Professional psychologists recommend introducing children to investing. You can explain to them how investing works and which services help to meet this goal. For example, create an account at dotbig for them and show them the basic instruments.
Financial decisions should not be left to chance but rather governed by sound financial practices. Children need parents who will teach them how to save and invest their earnings to help create better education opportunities in the future. Financial behavior is important because it affects our life chances and opportunity to succeed. The most important thing for children to learn is the value of money – how it gets earned, spent, and saved.
Instilling Good Financial Behavior in Kids
1) Finding the best online deal
Parents control the purse strings, but do they always realize how their financial buys affect their little ones? As more and more parents turn to online shopping for their children’s needs and services, experts agree that it’s a perfectly healthy way to save parents money, helping kids find the best bargains, and teach them the value of managing their money.

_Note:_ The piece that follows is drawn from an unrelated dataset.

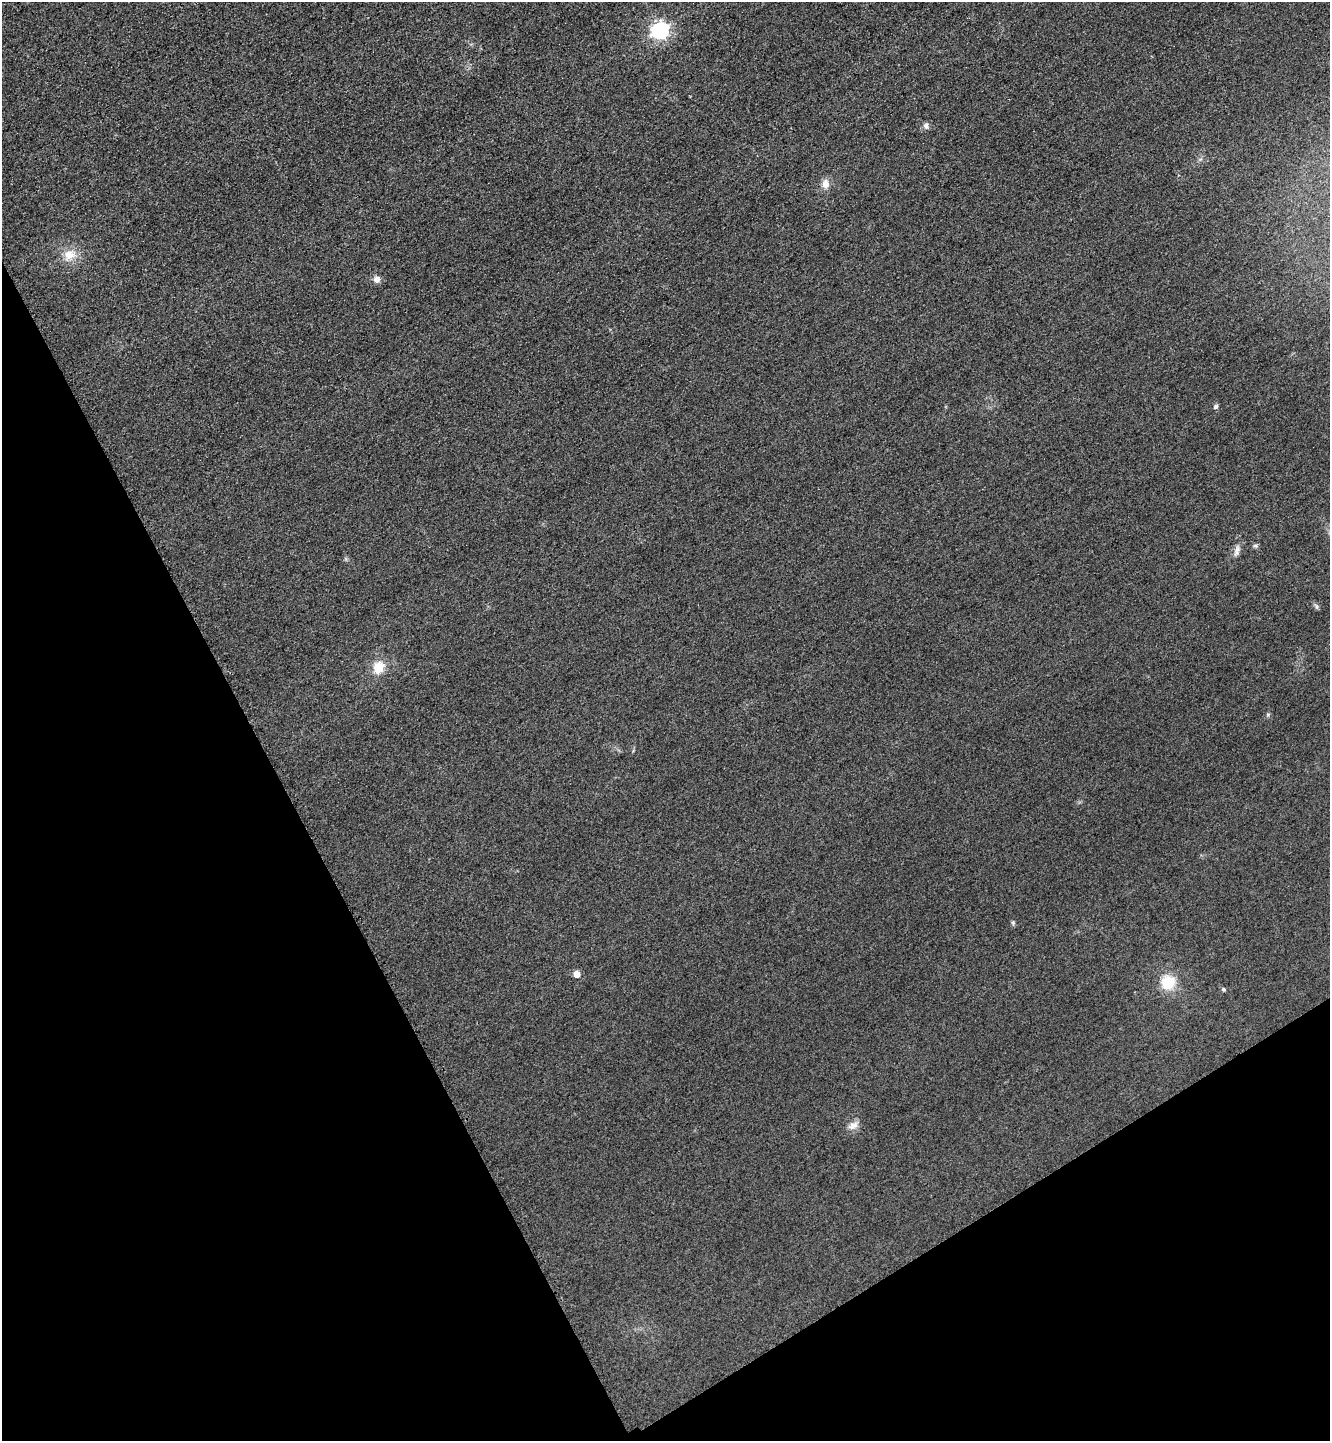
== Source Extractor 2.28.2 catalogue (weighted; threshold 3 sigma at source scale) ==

2) Exploring the product price beforehand
When children know the price of the stuff they are buying, it will help them control their spending and make informed choices about the things they get. They should be encouraged to talk to sellers to obtain information about the things they are selling and whether they are fair prices or not. By helping your kids to make smart financial decisions as early potential customers, you can instill good spending habits in them.
3) Differentiating between ‘Needs’ & ‘Wants’
Parents who are experienced in financial planning have a positive effect on their children’s behavior by helping them differentiate between the ‘Needs’ (essentials) and ‘Wants’ (non-essentials). When parents have a solid understanding of their family’s finances and the financial needs of their children, they can set a good example for their children by passing down good habits and helping them learn to act responsibly.